3 Social Media Mistakes

Hyrum Taylor

Hyrum Taylor

Director of Marketing

To be honest this list could be much longer, but these are the mistakes I see being made on a daily basis. I’m not just talking about midsized to large companies, but also the individuals and smaller businesses trying to gather an online following. And the moment I see these types of posts or tweets I can’t help but roll my eyes and sigh.

If you run your own business and have tasked yourself with navigating social media or have hired someone else to do it for you, avoid these mistakes as your online credibility depends on it!

1. Stop talking at your customers and audience

I had originally titled this section “stop shouting at your audience,” because that’s often what people believe they need to do in order to be heard or recognized. But nothing gets more cumbersome and tiring faster than ALL CAPS AND EXCESSIVE EXCLAMATIONS!!!!!

My parents’ generation just doesn’t seem to understand that writing anything in all caps literally reads in my mind like someone shouting. There are very few times you should be posting in all caps and if you are ever in doubt, I’d say its a fair bet that you should just stick with normal and calm punctuation with lower case letters.

Outside of using all caps, remember that the point of your message/post/tweet is to start a conversation, have some personal interactions or to convey information. If you were attempting to have a social interaction in person, you wouldn’t mindlessly shout semi-coherent sentences hoping that someone hears you and understands you. Before you post, pretend that you are speaking to someone in front of you or to an audience. You’ll end up with a clearer message that is better received.

2. Posting without being consistent

Unless you already have a wildly popular brand or are famous yourself, the only way to build a loyal online following is to be consistent with what you share and talk about. For example, lets say you are starting a new fashion blog where you want to talk about the latest trends and eventually hope to influence those trends. You need to not only have a sharp eye for fashion, but you must be consistent and post every day. That’s right, in my opinion consistent posting (no matter what social media you are using) means posting at least once every day. Your readers are creatures of habit and want to be rewarded for repeating the task of going to your blog or Facebook.

My wife is in the beauty industry and happens to blog about it quite a bit. She also spends a good amount of time reading other blogs and learning what other people are saying. I’ve heard her complain about a couple of other bloggers who have posted great articles, but that it takes them several weeks before they post something new. Consequently, she moves onto someone else’s blog and forgets that she found something meaningful somewhere else. If you’re interesting enough to bring someone back to your site, you better have something there a second or third time to reward him or her for coming back. It’s a never-ending cycle and you just can’t get around it.

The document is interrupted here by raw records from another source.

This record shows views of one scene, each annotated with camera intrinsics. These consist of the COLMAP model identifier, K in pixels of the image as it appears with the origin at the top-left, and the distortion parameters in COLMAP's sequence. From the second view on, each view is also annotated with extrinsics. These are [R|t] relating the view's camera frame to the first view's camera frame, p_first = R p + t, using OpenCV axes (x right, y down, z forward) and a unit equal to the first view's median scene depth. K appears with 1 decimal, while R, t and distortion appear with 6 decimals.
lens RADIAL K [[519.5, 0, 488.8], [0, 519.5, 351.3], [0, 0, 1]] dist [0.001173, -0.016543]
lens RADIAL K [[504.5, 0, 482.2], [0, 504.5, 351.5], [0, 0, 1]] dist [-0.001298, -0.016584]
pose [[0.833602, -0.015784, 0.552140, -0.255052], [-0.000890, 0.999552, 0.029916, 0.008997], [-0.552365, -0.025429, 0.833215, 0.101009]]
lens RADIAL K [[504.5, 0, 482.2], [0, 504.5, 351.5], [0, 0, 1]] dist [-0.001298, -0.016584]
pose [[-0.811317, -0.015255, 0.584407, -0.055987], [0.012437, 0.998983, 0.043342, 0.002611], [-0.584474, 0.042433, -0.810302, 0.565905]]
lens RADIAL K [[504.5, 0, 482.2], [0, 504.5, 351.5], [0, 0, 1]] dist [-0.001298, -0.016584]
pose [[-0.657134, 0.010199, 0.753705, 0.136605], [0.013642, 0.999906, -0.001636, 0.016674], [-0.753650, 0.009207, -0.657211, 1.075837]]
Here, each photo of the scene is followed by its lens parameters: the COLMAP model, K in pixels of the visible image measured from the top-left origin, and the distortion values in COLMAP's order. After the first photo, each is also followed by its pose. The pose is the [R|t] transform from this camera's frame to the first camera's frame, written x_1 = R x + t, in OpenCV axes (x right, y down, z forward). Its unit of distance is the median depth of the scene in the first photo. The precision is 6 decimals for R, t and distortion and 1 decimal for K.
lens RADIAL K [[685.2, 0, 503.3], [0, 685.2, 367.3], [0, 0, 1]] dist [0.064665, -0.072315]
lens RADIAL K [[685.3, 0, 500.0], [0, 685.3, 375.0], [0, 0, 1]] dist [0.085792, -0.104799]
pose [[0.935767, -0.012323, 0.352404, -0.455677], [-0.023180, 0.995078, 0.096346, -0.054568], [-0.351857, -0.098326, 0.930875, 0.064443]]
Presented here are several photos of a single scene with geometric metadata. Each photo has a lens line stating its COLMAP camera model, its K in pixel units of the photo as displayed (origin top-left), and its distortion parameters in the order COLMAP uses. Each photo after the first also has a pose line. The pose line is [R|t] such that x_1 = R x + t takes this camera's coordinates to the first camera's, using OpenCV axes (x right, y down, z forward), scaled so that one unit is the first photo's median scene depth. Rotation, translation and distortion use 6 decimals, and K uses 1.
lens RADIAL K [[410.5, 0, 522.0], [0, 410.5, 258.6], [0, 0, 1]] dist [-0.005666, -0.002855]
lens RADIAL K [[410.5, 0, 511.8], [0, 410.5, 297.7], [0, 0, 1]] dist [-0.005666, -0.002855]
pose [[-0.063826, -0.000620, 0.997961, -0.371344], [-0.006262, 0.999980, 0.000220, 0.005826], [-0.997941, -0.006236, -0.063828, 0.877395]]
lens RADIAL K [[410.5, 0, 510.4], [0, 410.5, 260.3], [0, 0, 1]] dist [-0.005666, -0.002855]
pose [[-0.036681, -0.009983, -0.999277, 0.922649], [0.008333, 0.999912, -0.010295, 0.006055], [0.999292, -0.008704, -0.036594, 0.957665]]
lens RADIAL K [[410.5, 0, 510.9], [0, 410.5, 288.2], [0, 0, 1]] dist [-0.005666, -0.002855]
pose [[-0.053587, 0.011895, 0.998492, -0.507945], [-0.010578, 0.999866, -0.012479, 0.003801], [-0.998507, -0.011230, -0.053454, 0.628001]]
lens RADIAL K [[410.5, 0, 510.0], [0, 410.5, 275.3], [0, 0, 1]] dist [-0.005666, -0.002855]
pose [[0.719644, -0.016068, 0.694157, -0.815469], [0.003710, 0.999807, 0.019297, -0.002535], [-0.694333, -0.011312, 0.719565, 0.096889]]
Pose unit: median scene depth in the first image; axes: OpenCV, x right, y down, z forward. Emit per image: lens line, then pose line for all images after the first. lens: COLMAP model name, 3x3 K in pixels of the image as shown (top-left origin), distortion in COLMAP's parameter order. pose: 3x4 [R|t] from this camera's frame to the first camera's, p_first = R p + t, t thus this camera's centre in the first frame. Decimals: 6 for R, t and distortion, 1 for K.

For the sake of being completely honest with you, I obviously have problems with consistent posting myself. They say it takes 30 days for humans to form a habit, so lets just take it one day at a time and form the good habit of posting daily.

3. Reposting “old news”

This is an increasingly easy mistake to make, and lets be honest, you can’t always be the first person to stumble on today’s relevant news. Chances are, the people who follow your social feeds are mostly different from those following mine and it would be safe to repost something you found interesting in my feeds.

However, dusting off a two month old video or picture that was incredibly popular is bad form. It’s considered Internet necromancy or raising old topics from the dead. These recently laid-to-rest hits have grown stale, and even though you just barely stumbled onto the news that Joaquin Phoenix’s dive into the deep-end of drugs, prostitutes and rap was a ploy, you need to keep it to yourself. Double check the date, search around the web a bit and make sure that those headlines you are racing to share aren’t actually several months old.

I do some work for a company that produces optical discs and I come across this problem on a daily basis. In reading about industry related news, I inevitably come across tweets and Facebook posts claiming that the optical disc just received a deathblow. That Apple just sentenced this technology to the same fate as the floppy disk. Thanks for sharing the same article 1,264 other Twitter uses shared, and 10 days later than the date it was posted, but no thanks.

There’s no quicker way to lose current followers or potential new ones, than by dredging up old news.